Well-documented improvements in prescribing rates have occurred for some preventive medications among patients with diabetes and hypertension.39–44 The observed increase in statin prescribing rates in our project is consistent with these findings and suggests that the enhanced clinical decision support provided by IndiGO may be an effective mechanism for improving care.

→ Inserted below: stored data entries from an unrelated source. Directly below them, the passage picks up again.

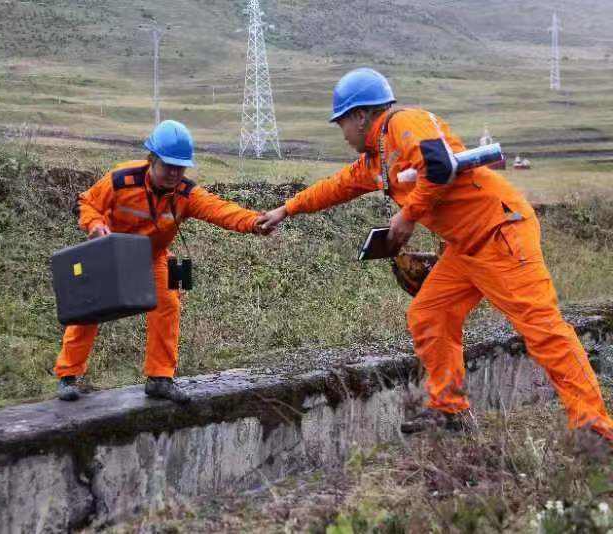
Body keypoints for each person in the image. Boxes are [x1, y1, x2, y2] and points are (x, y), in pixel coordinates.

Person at [256, 68, 613, 439]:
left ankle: (595, 428)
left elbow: (439, 165)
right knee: (430, 314)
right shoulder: (376, 159)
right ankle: (449, 409)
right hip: (464, 247)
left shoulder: (404, 123)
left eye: (341, 123)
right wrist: (287, 209)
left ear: (360, 116)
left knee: (543, 330)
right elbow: (336, 186)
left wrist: (408, 215)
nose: (342, 134)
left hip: (500, 232)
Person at [56, 120, 270, 403]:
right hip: (110, 255)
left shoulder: (186, 194)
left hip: (153, 257)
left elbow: (221, 210)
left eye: (180, 168)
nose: (173, 173)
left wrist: (255, 222)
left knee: (168, 303)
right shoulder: (121, 180)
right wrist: (94, 225)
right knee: (89, 308)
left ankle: (159, 378)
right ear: (152, 159)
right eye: (168, 166)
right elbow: (87, 203)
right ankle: (68, 376)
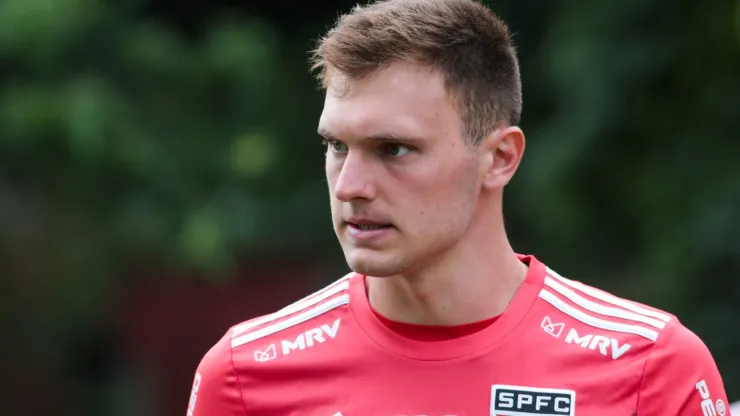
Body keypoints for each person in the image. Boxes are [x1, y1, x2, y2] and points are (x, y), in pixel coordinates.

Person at [185, 0, 731, 415]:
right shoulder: (244, 377)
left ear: (499, 158)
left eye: (393, 149)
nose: (349, 184)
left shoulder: (648, 370)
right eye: (336, 146)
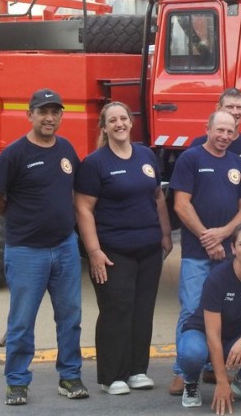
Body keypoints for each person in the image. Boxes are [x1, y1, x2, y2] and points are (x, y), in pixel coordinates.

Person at [0, 88, 89, 405]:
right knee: (22, 321)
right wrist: (18, 217)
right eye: (42, 112)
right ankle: (17, 382)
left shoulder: (67, 150)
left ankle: (70, 377)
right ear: (30, 115)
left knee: (70, 317)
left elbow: (75, 191)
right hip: (26, 251)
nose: (49, 117)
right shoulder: (14, 155)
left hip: (65, 248)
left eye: (55, 112)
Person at [74, 102, 173, 395]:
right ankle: (111, 376)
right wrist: (94, 252)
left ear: (131, 123)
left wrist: (165, 235)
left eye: (123, 118)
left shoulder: (145, 155)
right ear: (104, 127)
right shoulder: (95, 163)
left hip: (149, 249)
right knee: (117, 310)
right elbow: (83, 208)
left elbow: (157, 197)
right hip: (113, 251)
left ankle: (137, 371)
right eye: (112, 120)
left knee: (142, 311)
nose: (119, 124)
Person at [168, 110, 241, 395]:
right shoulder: (191, 158)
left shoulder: (237, 164)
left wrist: (225, 233)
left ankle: (209, 368)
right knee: (192, 310)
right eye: (220, 130)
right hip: (196, 252)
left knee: (225, 311)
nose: (225, 137)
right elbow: (181, 205)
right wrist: (209, 238)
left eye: (230, 132)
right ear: (207, 127)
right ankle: (183, 371)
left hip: (229, 254)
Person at [176, 223, 241, 413]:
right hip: (202, 335)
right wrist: (222, 380)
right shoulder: (218, 277)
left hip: (235, 338)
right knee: (192, 353)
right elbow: (213, 333)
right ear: (233, 248)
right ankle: (191, 382)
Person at [190, 88, 241, 159]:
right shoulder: (198, 144)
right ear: (218, 108)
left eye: (239, 107)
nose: (235, 112)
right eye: (229, 107)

Our limited-scale project demonstrates the feasibility of implementing individualized guidelines in clinical care and suggests benefits, but questions of both effectiveness and efficiency would need to be addressed and understood more fully before individualized guidelines are used on a widespread basis.7 A controlled trial of adequate size and duration would be required to address clinical issues, particularly whether IndiGO-predicted risk reductions translate into actual reductions in adverse events and whether any unanticipated side effects result. Further assessment of individualized guidelines could also address practical issues we encountered, especially constraints on PCP time. Alternative ways of using individualized guidelines might improve efficiency; for example, nurse care managers instead of PCP could engage patients in using IndiGO. Further efficiencies might result from mass customization: applying individualized guidelines to a large population, identifying patients with similar clinical profiles (eg, those with borderline hypertension or hyperlipidemia accompanied by behavioral risk factors), scripting tailored patient and provider recommendations, and conducting systematic outreach for all patients who fit the profile.

Conclusions

IndiGO individualized clinical guidelines were successfully implemented in primary care and were associated with increased prescribing and dispensing of some, but not all, cardioprotective medications. Our assessment indicates that implementation of individualized guidelines in routine clinical care is feasible, and suggests that the intervention, including a GUI and physician–patient discussion, may result in care that reduces the risk of heart attack and stroke. This limited-scale pilot had several limitations. An appropriate controlled trial would be needed to establish the clinical benefits of treatment guided by individualized guidelines, and alternative approaches could be developed to improve efficiency in their use.